By PAULA OLIVER
Carter Holt Harvey's revamped Kinleith pulp and paper mill will shut on Thursday, as the company fights to hold prices steady in sinking international markets.
The Tokoroa mill, which has just come through a $300 million revamp to increase its capacity, is to close for six days.
Pulp and Paper chief executive Kent Blumberg said demand for the mill's products was falling internationally, but most severely in Asia. He could not remember another time that the entire mill had taken market-related downtime.
Carter Holt has taken the option to close because worldwide stocks of both pulp and linerboard are high, and prices would be adversely affected if producers continued at their normal rate.
"We won't put ourselves in the position of making product for which we don't have orders," Mr Blumberg said. "We are not alone in doing this, but we can't hold out any longer to be frank."
Mr Blumberg would not be drawn on how much the shutdown would cost Carter Holt, but did say it was far less than the cost of continuing production.
On any given day, Kinleith produces 850 tonnes of linerboard and other products which can be used in corrugated boxes, and 800 tonnes of market pulp.
It had also been making products it would not normally produce in an attempt to keep the mill running, but that avenue has now been exhausted.
The mill employs 750 staff, and exports most of its market pulp to Asia. Its linerboard products are sold within New Zealand and Australia, and some are shipped to Asia.
Demand for linerboard in Asia had been decreasing for months, Mr Blumberg said, while pulp demand was weak globally.
It was impossible to say when the markets might pick up, but the situation could change extremely quickly, he said. Should the US economy slow, a further negative effect would be felt here. But China could pick up following the New Year celebration.
Credit Suisse First Boston forestry analyst Andrew Mortimer said the shutdown was to be expected, and it was a good move.
"You're seeing a decline in demand for both linerboard and pulp, and they are just following the North American practice where everyone's taking 3 to 5 per cent downtime," he said. "It's a good sign - we are seeing some rational play within the industry, which has been a long time coming."
Traditionally, Mr Blumberg said, the pulp and paper industry had earned a reputation of running all the time regardless of demand. Consequently prices had swung dramatically as supply and demand shifted, and that was part of the reason that share prices in the industry were so undervalued.
But globally that trend is changing. Norwegian paper giant Norske Skog, which owns the Tasman Pulp and Paper mill in Kawerau, has reduced its international pulp production in recent weeks. Carter Holt's parent company International Paper has done the same.

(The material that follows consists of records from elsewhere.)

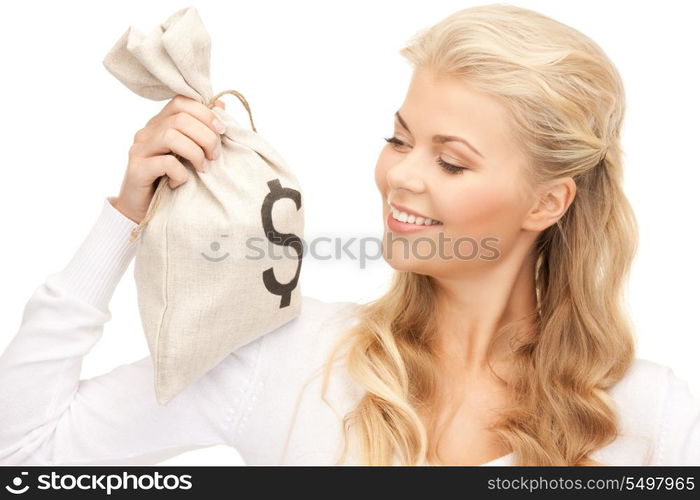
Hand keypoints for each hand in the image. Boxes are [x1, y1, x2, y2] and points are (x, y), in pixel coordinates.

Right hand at [112, 95, 226, 223]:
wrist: (143, 210)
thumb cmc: (171, 179)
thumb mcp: (190, 153)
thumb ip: (202, 130)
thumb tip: (221, 105)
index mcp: (161, 123)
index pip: (182, 102)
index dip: (206, 113)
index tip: (222, 131)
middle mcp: (148, 131)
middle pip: (181, 119)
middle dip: (206, 137)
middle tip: (214, 156)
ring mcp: (140, 149)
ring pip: (171, 136)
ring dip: (195, 153)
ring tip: (202, 168)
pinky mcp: (137, 169)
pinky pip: (165, 163)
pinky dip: (180, 173)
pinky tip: (180, 183)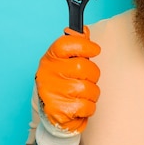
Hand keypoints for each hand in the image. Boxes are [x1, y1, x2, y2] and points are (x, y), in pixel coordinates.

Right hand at [34, 26, 100, 144]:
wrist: (52, 113)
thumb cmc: (63, 83)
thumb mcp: (65, 61)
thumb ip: (76, 45)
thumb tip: (84, 30)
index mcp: (50, 58)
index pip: (66, 44)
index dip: (85, 45)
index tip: (95, 49)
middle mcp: (48, 73)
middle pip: (84, 67)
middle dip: (92, 75)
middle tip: (86, 79)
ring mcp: (53, 92)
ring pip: (89, 88)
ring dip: (91, 94)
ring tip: (81, 95)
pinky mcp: (60, 111)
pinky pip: (88, 106)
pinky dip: (88, 108)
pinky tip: (79, 106)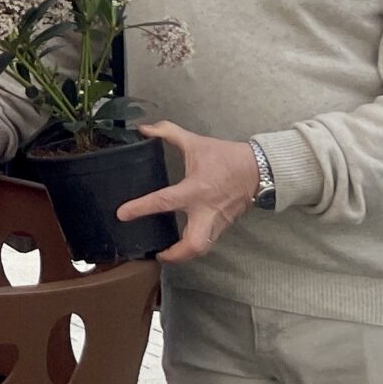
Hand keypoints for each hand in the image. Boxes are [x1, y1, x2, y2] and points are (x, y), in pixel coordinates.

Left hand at [118, 120, 259, 263]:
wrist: (260, 168)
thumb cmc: (226, 157)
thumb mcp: (195, 142)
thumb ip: (168, 132)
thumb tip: (145, 128)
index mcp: (195, 190)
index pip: (164, 202)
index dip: (141, 208)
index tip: (122, 215)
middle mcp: (206, 211)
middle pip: (193, 245)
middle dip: (175, 255)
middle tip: (158, 254)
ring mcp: (217, 221)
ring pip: (203, 248)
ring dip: (185, 255)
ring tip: (167, 253)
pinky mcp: (225, 225)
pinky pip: (209, 241)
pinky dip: (194, 245)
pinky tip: (183, 243)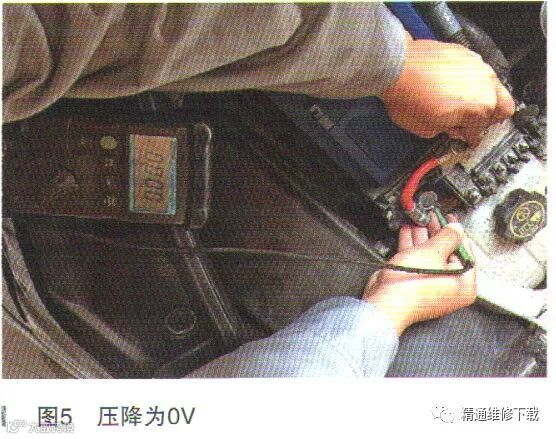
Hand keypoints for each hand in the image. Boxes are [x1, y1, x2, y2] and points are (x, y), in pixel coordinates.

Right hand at [362, 214, 475, 334]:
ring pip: (430, 255)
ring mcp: (431, 285)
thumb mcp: (434, 252)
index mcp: (464, 284)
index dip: (457, 232)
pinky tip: (408, 233)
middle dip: (437, 233)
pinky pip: (417, 260)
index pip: (466, 252)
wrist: (386, 301)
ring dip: (423, 237)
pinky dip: (413, 246)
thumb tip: (456, 229)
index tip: (451, 220)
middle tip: (433, 218)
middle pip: (447, 253)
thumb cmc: (411, 287)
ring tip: (420, 221)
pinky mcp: (415, 283)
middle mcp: (450, 287)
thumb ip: (448, 237)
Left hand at [380, 34, 514, 146]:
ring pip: (494, 86)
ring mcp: (478, 66)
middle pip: (504, 107)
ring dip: (482, 98)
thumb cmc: (408, 95)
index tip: (467, 139)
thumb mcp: (426, 129)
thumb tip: (452, 129)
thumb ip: (446, 131)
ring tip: (463, 105)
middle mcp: (485, 84)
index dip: (471, 139)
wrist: (395, 67)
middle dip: (489, 118)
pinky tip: (454, 87)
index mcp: (479, 108)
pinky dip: (470, 81)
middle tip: (473, 123)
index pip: (481, 131)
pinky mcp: (466, 53)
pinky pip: (477, 71)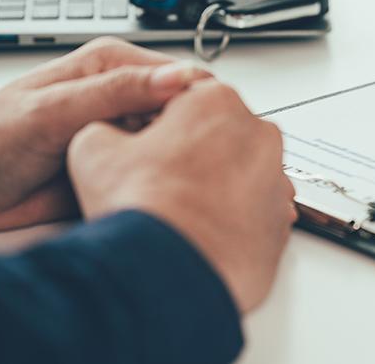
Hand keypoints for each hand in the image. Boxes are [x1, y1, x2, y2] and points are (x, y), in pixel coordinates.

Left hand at [0, 37, 211, 229]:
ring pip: (171, 150)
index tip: (207, 131)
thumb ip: (117, 92)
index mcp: (115, 67)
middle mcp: (123, 99)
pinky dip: (155, 189)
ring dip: (175, 167)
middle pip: (184, 116)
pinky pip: (149, 179)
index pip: (182, 78)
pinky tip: (153, 196)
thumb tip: (176, 78)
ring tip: (169, 183)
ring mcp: (121, 135)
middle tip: (190, 164)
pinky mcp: (115, 170)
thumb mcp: (56, 108)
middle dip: (192, 139)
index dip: (200, 104)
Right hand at [67, 79, 295, 313]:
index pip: (185, 101)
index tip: (142, 149)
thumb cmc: (144, 209)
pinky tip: (201, 232)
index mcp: (216, 100)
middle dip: (193, 155)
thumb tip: (109, 133)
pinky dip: (232, 220)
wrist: (172, 274)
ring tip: (179, 211)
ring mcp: (276, 178)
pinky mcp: (281, 220)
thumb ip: (106, 127)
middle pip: (218, 135)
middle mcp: (258, 133)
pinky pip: (253, 213)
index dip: (157, 127)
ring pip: (240, 174)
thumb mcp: (93, 149)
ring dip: (215, 187)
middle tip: (158, 183)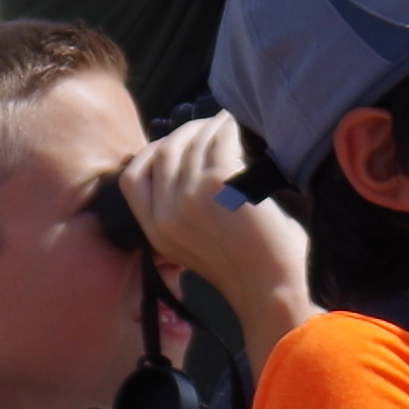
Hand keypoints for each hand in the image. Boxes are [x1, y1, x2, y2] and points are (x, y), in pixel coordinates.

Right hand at [126, 117, 313, 321]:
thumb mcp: (197, 247)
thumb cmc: (251, 266)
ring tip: (228, 122)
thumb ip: (182, 214)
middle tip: (208, 127)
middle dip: (185, 133)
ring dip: (210, 126)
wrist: (275, 286)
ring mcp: (189, 197)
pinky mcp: (218, 184)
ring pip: (191, 143)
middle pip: (162, 153)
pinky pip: (219, 140)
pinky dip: (229, 127)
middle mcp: (165, 214)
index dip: (151, 153)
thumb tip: (187, 169)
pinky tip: (241, 125)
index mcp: (156, 232)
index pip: (132, 179)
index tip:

Kinleith staff have objected to the shutdown, because they are being asked to take the week as annual leave. Engineering, Printing and Manufacturing Union national secretary Andrew Little said legal action had been planned seeking an injunction against the mill's closure, but that was now unlikely before Thursday.
Mr Blumberg said pulp businesses worldwide focused on an index known as the Norscan - a North American and Scandinavian measure of how much pulp is sitting in warehouses. That number now sits at about 1.8 million tonnes - well above the balance point of 1.5 million tonnes.
"Inventories of linerboard are high in our mill, and we don't have any orders for the last week of this month," he said. "We've simply got no place to put anything."
Carter Holt is due to release its third-quarter result tomorrow and analysts are picking a fall in profit after a surging first half.
Mr Blumberg would not rule out further downtime at Kinleith if markets did not pick up.